2024 Can-Am Maverick R brings big power, new tech, and a wild suspension

It’s been a big summer for Polaris, the brand working to expand how outdoor types perceive UTVs with the launches of the Xpedition overland rig and the 1500 heavy-duty side-by-side. Before that, the Minnesota company declared its loftier racing intentions by launching its first dedicated racing UTV, the RZR Pro R Factory. The folks in Quebec at Can-Am have been watching, the arrival of the all-new Maverick R lineup perhaps the first salvo declaring Can-Am plans to claim the autumn. This perceptions this one wants to expand are those of power, speed, suspension travel, and what an UTV suspension is meant to look like.

The three-strong lineup consists up the Maverick R, the R X, and R X RS. The R X RS can be had with Fox Podium shocks or Fox’s electronically adaptive Smart Shox units. The UTVs are 77 inches wide on a 108-inch wheelbase.

Bombardier Recreational Products, the parent company of Can-Am, also owns Austrian engine maker Rotax. The heart of the Maverick R is cradled in a tubular steel cage and comes from the Alps, a turbocharged 999-cc three-cylinder Rotax. The closed deck, aluminum block triple with a dry sump oil system makes 240 horsepower, 15 horses more than the Polaris RZR Pro R and setting a new bar for stock output. Tech bits includ dual injectors for each cylinder and an electronically controlled wastegate. With the help of that wastegate, engineers developed a boost pre-load system that acts like launch control by shutting down the middle cylinder. It can be activated in Sport+ driving mode, the most aggressive after Normal and Sport. 
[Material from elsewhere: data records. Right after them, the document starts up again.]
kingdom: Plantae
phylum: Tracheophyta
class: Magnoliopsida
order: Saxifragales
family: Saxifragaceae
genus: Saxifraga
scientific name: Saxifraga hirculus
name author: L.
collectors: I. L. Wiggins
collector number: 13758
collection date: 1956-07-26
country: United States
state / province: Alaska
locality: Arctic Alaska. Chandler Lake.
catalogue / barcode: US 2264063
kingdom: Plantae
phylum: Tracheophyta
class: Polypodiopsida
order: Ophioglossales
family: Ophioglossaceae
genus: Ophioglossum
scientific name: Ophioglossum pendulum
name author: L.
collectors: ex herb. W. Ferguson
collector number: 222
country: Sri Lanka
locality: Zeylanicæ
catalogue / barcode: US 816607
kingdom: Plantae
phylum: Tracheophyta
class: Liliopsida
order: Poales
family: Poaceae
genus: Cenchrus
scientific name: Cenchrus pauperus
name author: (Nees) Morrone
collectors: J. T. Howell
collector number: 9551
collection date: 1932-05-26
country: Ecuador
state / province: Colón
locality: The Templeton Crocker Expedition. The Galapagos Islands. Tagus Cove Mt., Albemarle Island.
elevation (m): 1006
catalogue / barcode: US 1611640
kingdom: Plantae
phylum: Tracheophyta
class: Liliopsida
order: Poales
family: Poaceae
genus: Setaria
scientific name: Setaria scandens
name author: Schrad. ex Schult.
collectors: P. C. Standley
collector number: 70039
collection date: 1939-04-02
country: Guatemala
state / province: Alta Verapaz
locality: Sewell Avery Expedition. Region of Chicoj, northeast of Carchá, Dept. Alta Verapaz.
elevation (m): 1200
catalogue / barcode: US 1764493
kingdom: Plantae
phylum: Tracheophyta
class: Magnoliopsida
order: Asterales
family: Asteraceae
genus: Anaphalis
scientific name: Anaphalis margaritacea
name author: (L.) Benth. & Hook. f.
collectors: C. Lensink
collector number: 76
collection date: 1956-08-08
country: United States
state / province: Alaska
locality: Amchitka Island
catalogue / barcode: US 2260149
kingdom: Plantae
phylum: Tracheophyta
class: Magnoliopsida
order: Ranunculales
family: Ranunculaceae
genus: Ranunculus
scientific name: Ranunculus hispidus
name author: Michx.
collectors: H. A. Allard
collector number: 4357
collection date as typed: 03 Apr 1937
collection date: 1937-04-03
The Rotax engine is bolted to Rotax’s first-ever dual-clutch transmission, a seven-speed ‘box with high and low ranges that can be shifted on the fly. In one Maverick trim, it can be worked with paddle shifters. This is the second dual-clutch gearbox on the market following Honda breaking the DCT seal with its Talon and Pioneer UTVs. This is a welcome step. The powersports segment has used CVTs for years, and they’re plenty of fun; yet, now that more UTVs are priced like nice cars, it’s time to step up.     

The design that’s going to get a lot of eyeballs and ink is the tall-knuckle suspension. Stamped steel upper and lower control arms hold a forged aluminum knuckle with its upper ball joint above the front tire. The simple benefits are 25 inches of travel in front, 26 inches in back in a trailing arm setup. These are high-dollar race rig numbers from what’s claimed to be the longest Fox shocks on a factory UTV. According to Can-Am, the more complex benefits are better stability, higher torsional rigidity, reduced stress on components, and great for a side-by-side, a repositioned roll center that helps make the rig less inclined to roll over. The company also says the aluminum arms are plenty strong.

The coilovers suspend 15 or 16-inch aluminum wheels depending on trim. The 16-inch wheels get a six-lug pattern common to pickups, vastly expanding an owner’s wheel options. Stock tires are either 30-inch  or 32-inch ITP Tenacity XNRs, the factory setup can accept tires up to 35 inches. Behind the wheels, a three-piston brake caliper clamps a 10.4-inch front disc, and a two-piston caliper in back grips a 10-inch disc.

Carlike features dot the interior, like the 10.25-inch infotainment screen on equipped models, the buttons on the steering wheel, the telescoping steering column, paddle shifters,

The Maverick R starts at $35,499 before destination and the varying commodity fees Polaris and Can-Am charge. The Maverick R X starts at $38,399, the R X RS at $42,599 with mechanical Live Valve shocks, or $44,299 with the electronic Smart Shox. As others have already found, you can option that flagship RX RS beyond $70,000 on the Can-Am configurator.